Interviews conducted immediately after Obama’s election as President was announced find that there was a 16-point increase in the percent of consumers who expect the “economy to get better,” from 36% in October – which is close to the low for the year – to 52% in November, which is the high for the year. The percent who expect “things to go better for the country” jumps 11 points from 6% in October, the low for the year, to 17% in November, the high for the year.

Mirroring the spurt in consumer confidence, the Index measuring active shopping – checking prices, visiting dealers – for cars, housing and other major goods moves up from 81 in October (the low for the year) to 91 in November, which is in the mid-range for the year.

The gain in the Active Shopping Index is a hopeful sign, even though it measures only intention to buy major goods – not actual purchases. However, given the growing desperation of sellers, the discounts sellers offer may enable them to close sales with active shoppers.

On the negative side, consumers have not relaxed restraints on actual day-to-day spending. The Index measuring the propensity of consumers to shop without restraint for food, clothing, gasoline, and medical services moves up by only two ticks from 71 in October – which is itself a tick above the low for the year – to 73 in November, which remains only three points above the low for the year.

The CBI is a co-incident, not a forward-looking indicator. The spurt in consumer confidence about the future indicates that consumers turned hopeful.
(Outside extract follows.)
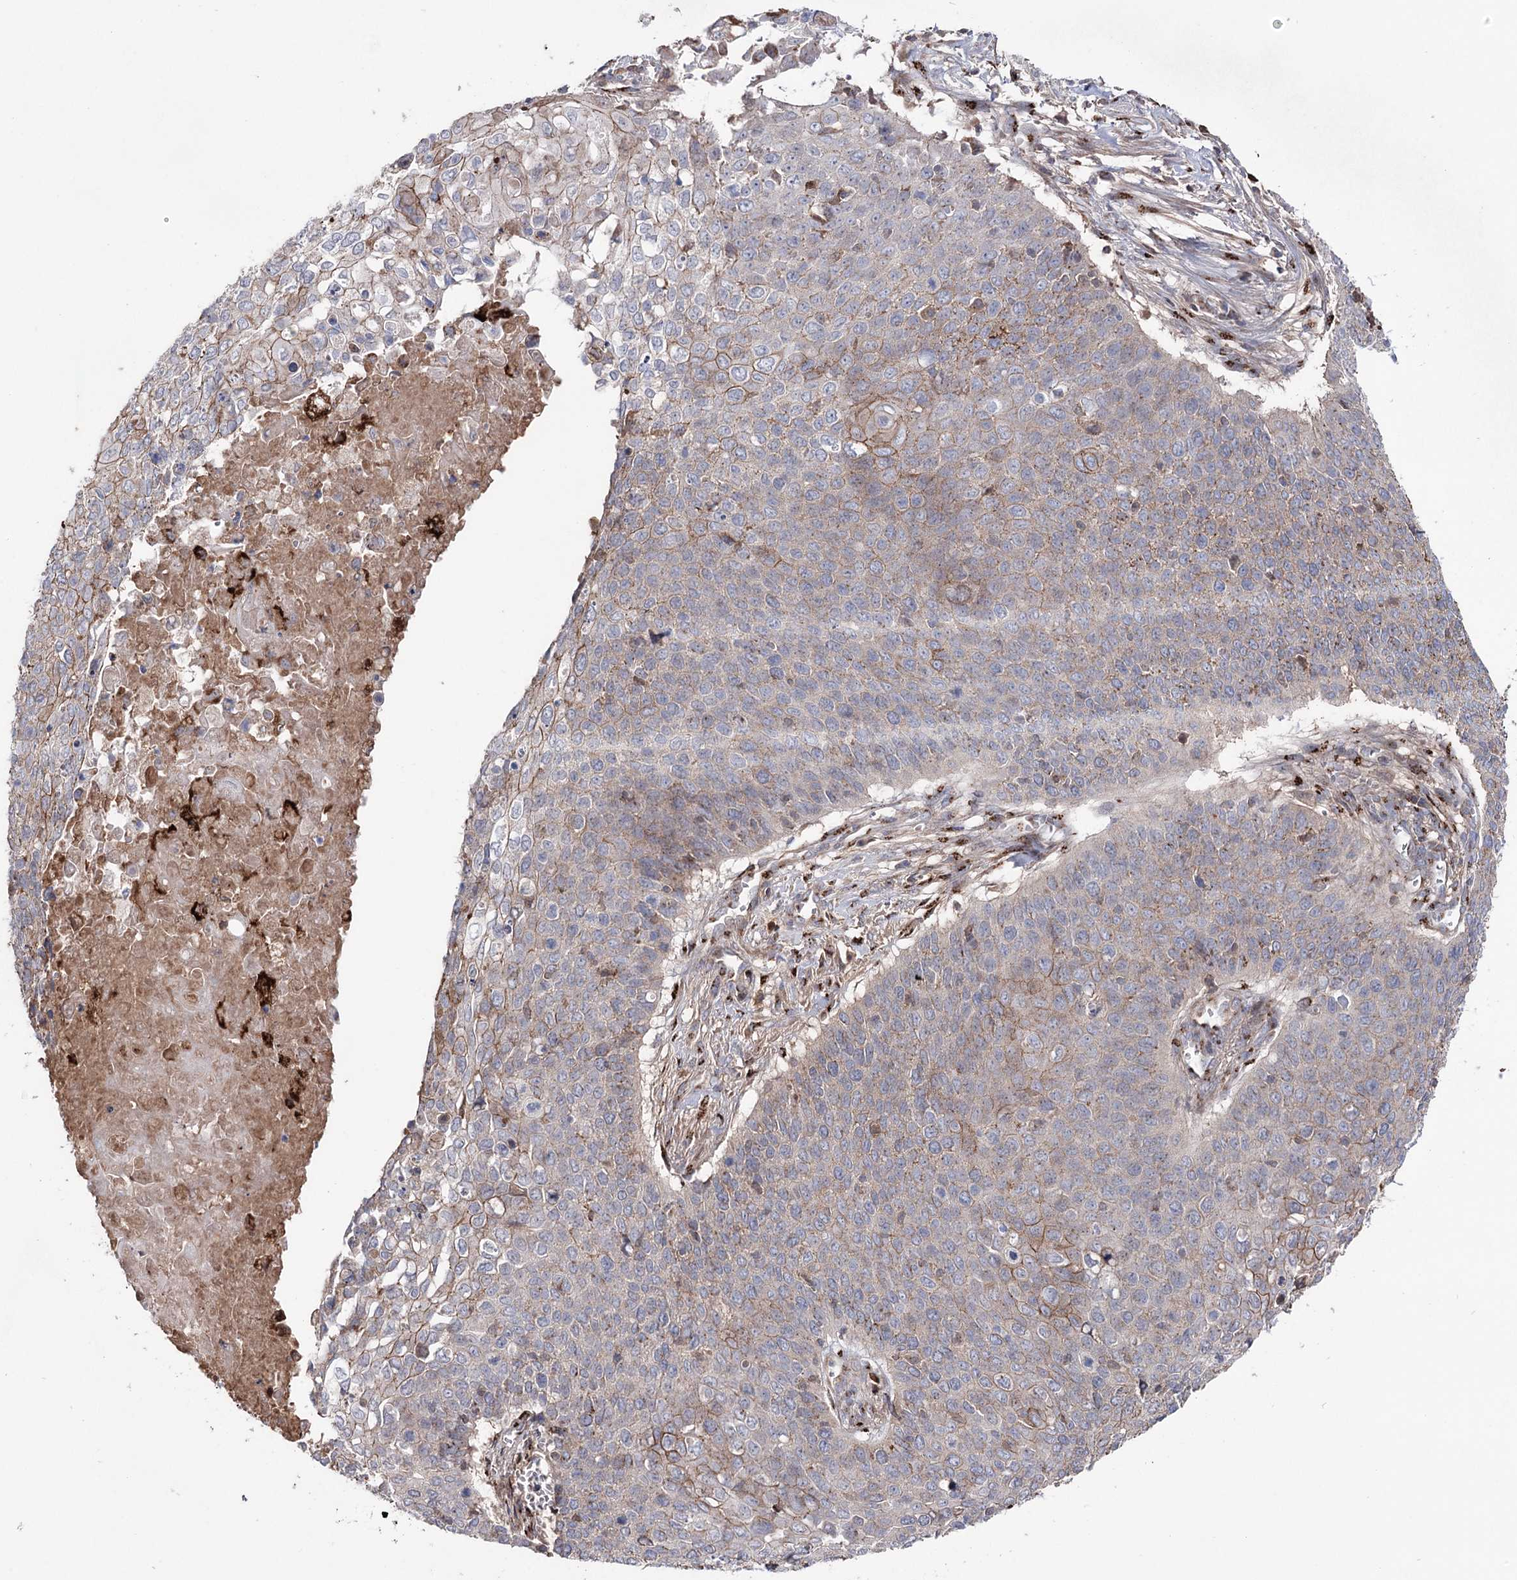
{"staining": {"intensity": "moderate", "quantity": "25%-75%", "location": "cytoplasmic/membranous"}, "tissue": "cervical cancer", "cell_type": "Tumor cells", "image_type": "cancer", "snomed": [{"axis": "morphology", "description": "Squamous cell carcinoma, NOS"}, {"axis": "topography", "description": "Cervix"}], "caption": "Immunohistochemical staining of cervical cancer (squamous cell carcinoma) reveals moderate cytoplasmic/membranous protein staining in approximately 25%-75% of tumor cells.", "gene": "ARHGAP20", "patient": {"sex": "female", "age": 39}}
But, hope did not substantially change their appraisal of their current financial balances. The CBI for November remained at 74, which is just a tick above the low for the year.

For the CBI to improve enough to encourage an increase in consumer spending, the economy must improve enough so that consumers experience: 1) an increase in their assets (value of stocks, other financial assets, housing); 2) a substantial and secure increase in their incomes relative to their debt; or 3) a reduction in the costs of the products they buy, allowing their dollars to go farther.

One hopeful development is that the government is pumping money into financial institutions to improve their financial balances. However, there is no sign yet that money pumped into financial companies has trickled down to and enhanced consumers’ financial balances.

Another hopeful development is that retailers and manufacturers are discounting their prices sharply in an effort to increase their sales. However, there is no sign that the reduction in prices has reduced the prices of products consumers buy sufficiently to enhance their perception of their financial balances and induce them to accelerate spending.

We will be able to see the effect on consumer propensity to spend of these two hopeful developments in mid-December, when the next CBI reading will be released.